Однажды вечером, за ужином, Селия воскликнула:
– Ой, до чего же я рада, Эндрю! Ты молодчина, что не позволил мне принимать никаких лекарств во время беременности.
За несколько минут до этого она с радостью и благодарностью любовалась обоими своими здоровыми, крепкими детьми.
– А ведь и я могла принимать талидомид. Оказывается, его принимали жены некоторых врачей.
– А ведь и у меня был кевадон, – тихо заметил Эндрю.
– У тебя?
– Агент одной компании принес мне пробную партию.
– Но ты ведь ею не воспользовался? – со страхом встрепенулась Селия.
Отрицательно покачав головой, Эндрю ответил:
– Мне хотелось бы сказать, что препарат казался мне подозрительным, но это было бы неправдой. Я просто-напросто о нем забыл.
– А где сейчас эти образцы?
– Сегодня я о них вспомнил и спустил в унитаз.
– И слава Богу!
В последующие несколько месяцев продолжали поступать сообщения о последствиях, вызванных талидомидом: в разных странах родилось двадцать тысяч искалеченных детей, хотя, конечно, трудно считать эту цифру точной.
В Соединенных Штатах число детей, пораженных фокомелией, достигло восемнадцати или девятнадцати – и то лишь потому, что разрешение на массовое использование лекарства так и не было получено. В противном случае количество безруких и безногих младенцев могло бы, вероятно, достигнуть десятков тысяч.

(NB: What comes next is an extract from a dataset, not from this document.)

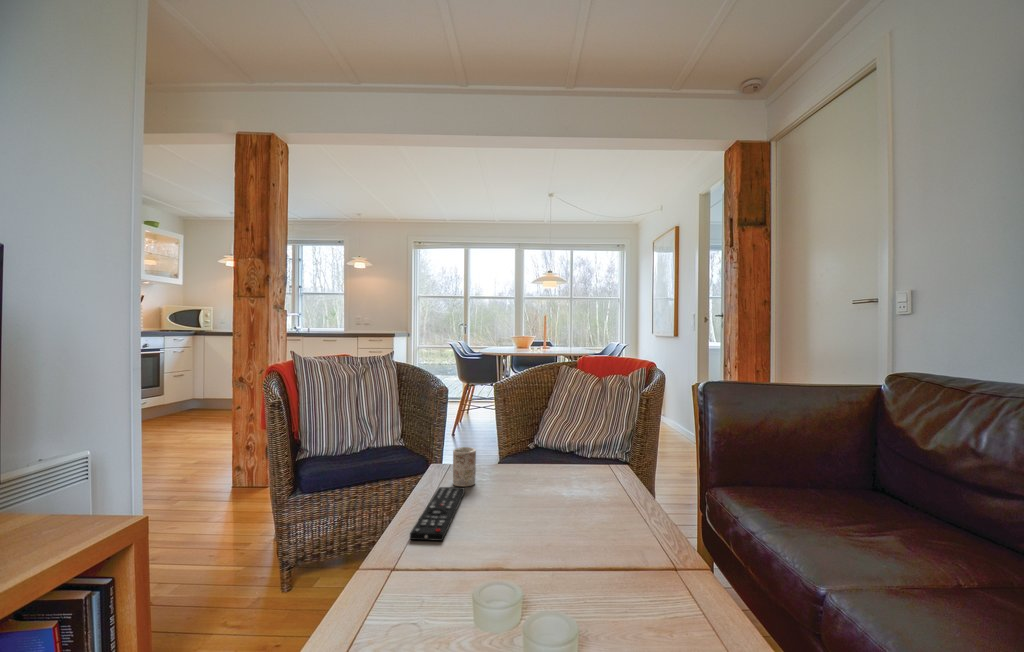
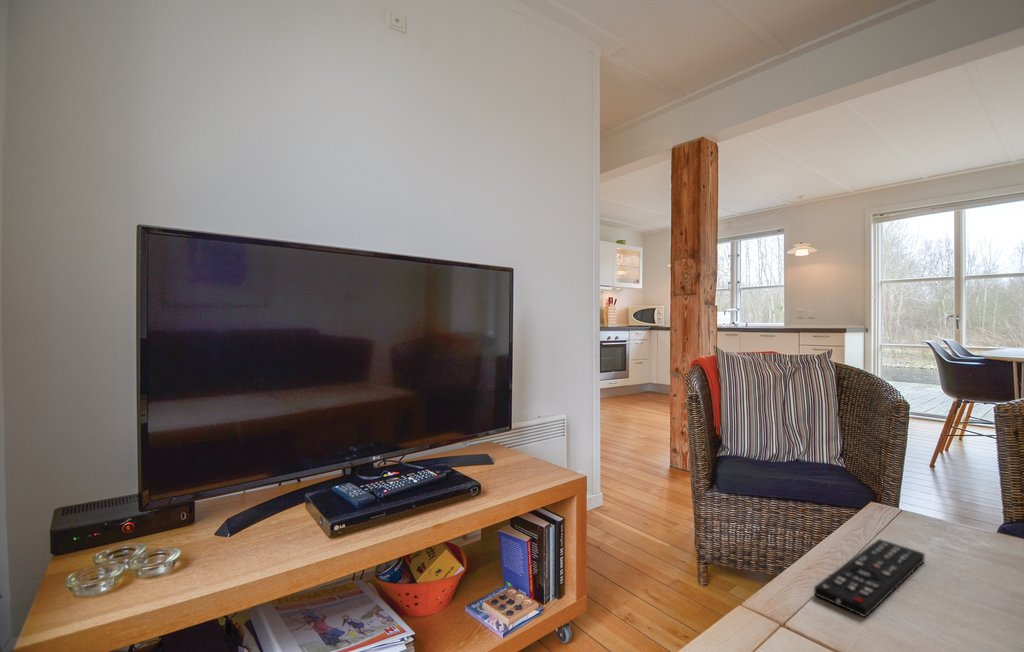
mug: present [453,447,476,486] -> none [906,493,951,554]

– Нам нужно какое-то новое ограничительное законодательство, – заявил Эндрю, – случай с талидомидом, помимо всех бед, которые он наделал, доказал: промышленность, в которой ты, Селия, работаешь, не способна сама себя контролировать, а кое-где она полностью прогнила.
– Хотелось бы мне возразить, – с грустью согласилась Селия, – но не могу. Как не сможет ни один здравомыслящий человек.
Ко всеобщему удивлению, был разработан ряд действительно полезных законодательных актов, которые президент Кеннеди подписал и утвердил в октябре 1962 года, несмотря на предшествующие политические интриги. Хотя они были далеки от совершенства и содержали положения, из-за которых впоследствии лишились лекарств многие из тех, кто в них действительно остро нуждался, новые законы обеспечивали гарантии безопасности потребителя, которых не существовало в период «Д.Т.» – таким кодовым обозначением многие работники фармацевтической промышленности будут и впоследствии называть эпоху «до талидомида».